Forward rate parity describes the situation in which the forward rate is equal to the future spot rate. In such a situation, the forward rate is an unbiased predictor of the future spot rate. In other words F = E(S1). Under these conditions both the covered interest rate parity and the uncovered interest rate parity hold. While the covered interest rate parity generally holds because of arbitrage activity, the uncovered interest rate parity may not hold in the short run.

Forward-Rate-Parity

On this page, we briefly discuss the covered and uncovered interest rate parity. Once we understand both the interest rate parity theorems, it will be easier to grasp forward rate parity. We also discuss the difference between covered and uncovered interest rate parity.

More details on the covered and uncovered interest rate parity are available on another page. On that page, we implement examples of both approaches using an Excel spreadsheet.

Covered interest rate parity

We briefly discuss the covered interest rate parity. For more information and an Excel example, see covered interest rate parity. Covered interest rate parity refers to a situation where any forward premium or discount in currency forward contracts exactly offsets differences in interest rates. If arbitrage is possible, this condition will generally hold.

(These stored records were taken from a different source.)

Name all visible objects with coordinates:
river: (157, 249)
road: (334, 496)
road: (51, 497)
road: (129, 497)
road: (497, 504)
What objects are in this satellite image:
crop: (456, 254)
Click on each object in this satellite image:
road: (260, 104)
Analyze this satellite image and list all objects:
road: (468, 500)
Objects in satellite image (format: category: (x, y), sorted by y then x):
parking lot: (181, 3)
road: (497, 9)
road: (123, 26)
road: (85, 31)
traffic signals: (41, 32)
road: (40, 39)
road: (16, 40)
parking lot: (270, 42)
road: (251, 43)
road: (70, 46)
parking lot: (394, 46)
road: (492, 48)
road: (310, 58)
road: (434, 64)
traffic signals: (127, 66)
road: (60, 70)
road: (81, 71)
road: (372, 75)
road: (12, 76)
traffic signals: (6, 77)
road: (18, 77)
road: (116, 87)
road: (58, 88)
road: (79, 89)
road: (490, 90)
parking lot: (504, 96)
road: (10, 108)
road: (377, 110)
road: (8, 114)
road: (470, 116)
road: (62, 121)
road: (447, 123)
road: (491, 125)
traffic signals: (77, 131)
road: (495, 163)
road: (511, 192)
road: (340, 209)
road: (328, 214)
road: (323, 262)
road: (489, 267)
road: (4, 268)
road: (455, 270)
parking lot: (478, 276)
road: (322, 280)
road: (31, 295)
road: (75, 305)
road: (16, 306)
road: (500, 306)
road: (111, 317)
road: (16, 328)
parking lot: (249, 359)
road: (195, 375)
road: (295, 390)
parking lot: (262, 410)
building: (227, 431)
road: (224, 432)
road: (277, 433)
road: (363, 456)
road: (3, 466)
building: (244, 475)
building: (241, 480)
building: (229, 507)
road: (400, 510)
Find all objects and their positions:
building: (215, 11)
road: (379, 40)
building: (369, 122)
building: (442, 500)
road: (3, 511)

Uncovered interest rate parity

Uncovered interest rate parity is used in situations where arbitrage is not possible or when capital constraints are in place. In such cases, the covered interest rate parity may not hold. If that is the case, can still use the interest rates of the two countries to calculate the expected change in the spot rate. In particular, the interest rate difference can be used to calculate the expected appreciation or depreciation.

The page on the uncovered interest rate parity includes an Excel example that illustrates how to do this.

Comparing covered and uncovered interest rate parity

Comparing covered and uncovered interest rate parity, we see that the covered version results in the no-arbitrage price of a currency forward. The uncovered interest rate parity provides the expected future spot rate. Thus, while the former is guaranteed by arbitrage, the latter is only an expectation, and may not occur.

If, however, the forward rate is equal to the expected future spot rate, un uncovered interest rate parity holds. This situation is referred to as forward rate parity.

Summary

On this page we discussed what is covered interest rate parity and uncovered interest rate parity. We noted that the difference between covered and uncovered interest rate parity is the fact that uncovered interest rate parity is not guaranteed by arbitrage.